For almost two full terms, Modi did not make political appointments to state boards and public sector corporations, preferring bureaucrats to head them. After an initial tussle for power, he was the government and he was the party. Even within the Gujarat BJP, those not with him were deemed to be opposed to him and therefore marked out for political obliteration.
It was after the advent of Modi on the Gujarat BJP scene that maximum number of party stalwarts were either packed out or sent into the wilderness.These included seniors like Shankersinh Vaghela, party patriarch Keshubhai Patel and former chief minister Suresh Mehta, to name a few. Ironically, Modi used LK Advani to send all these seniors packing and then finally neatly sidelined the former deputy prime minister himself. One has been witness to the spectacle of Modi hanging onto to Advani’s coattails in 2001 and then pushing him into oblivion last year.
Modi does not believe in sharing power. He only commands, even his colleagues in what is a master-follower relationship. Take the case of the Tata move of the Nano plant from Singur in West Bengal to Sanand in Gujarat. The policy concessions to the business house required a cabinet nod and yet not a single minister knew the contents of the agreement signed.

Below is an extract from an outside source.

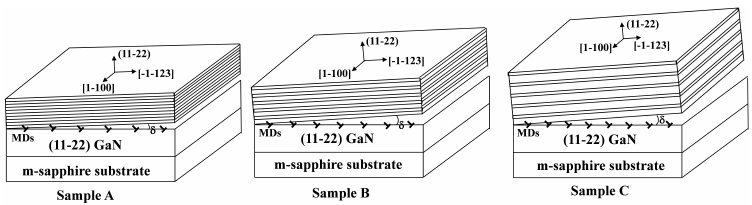
Figure A1. Schematic views of different InGaN/GaN superlattice epilayers grown on semipolar (1122) GaN showing the misfit dislocations and tilting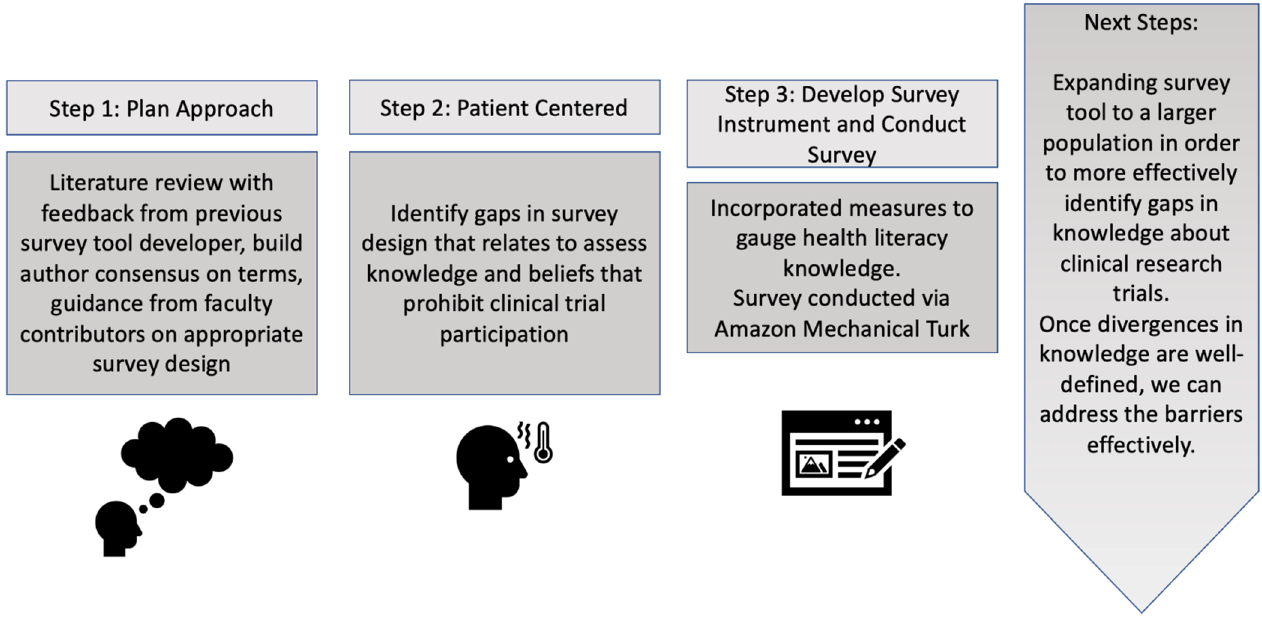
Figure 1. Clinical Trial Health Knowledge and beliefs Scale Development Process.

Except the three emergent angles of the BJP triangle,everyone can see the slowly gathering turbulence within the party, particularly in the aftermath of the Delhi election results.The posters episode on the occasion of RSS leader Sanjay Joshi’s birthday was the firstly overtly defiant posturing against the dominance of the threesome.
Modi has no hesitation in opening lines of communication with China and the USA which stoutly refused to give him a visa until he became Prime Minister but yet shuns a dialogue with his own RSS colleague. All manner of state and central agencies kept tailing Joshi when he recently visited Gujarat. But the more, the present power grouping treats him as a pariah, the more is Joshi’s popularity on the increase, particularly amongst the cadres.
National party chief Shah, on his part, seemed to be more interested in soliciting details about who all from the party were reaching out to Joshi in his home state, then the disappointing draw of the party in the recently held local self government polls in West Bengal. The BJP had claimed a voter strength of 42 lakhs there but it found hardly any proportional reflection in the results. Shah has gone on record to state that the real strength of the enrolment will be visible when the Assembly elections are held there next year.
According to him, the BJP national enrolment figure has crossed ten crore. There are complaints galore on this count.This correspondent’s wife received an SMS thanking her for becoming a member of the BJP, giving her enrolment number and asking her provide her personal particulars though she had never ever applied to join any political set up. Lots and lots of people have received such messages. This is one of many examples.
And now word is out that Prime Minister Modi is set to join all time greats like Emperor Ashoka and
Chandragupta Maurya in a tele-serial. The mahurat for it was performed recently.
Self-generated illusions can lead to delusions of grandeur but it is at best a mirage that disappears with time.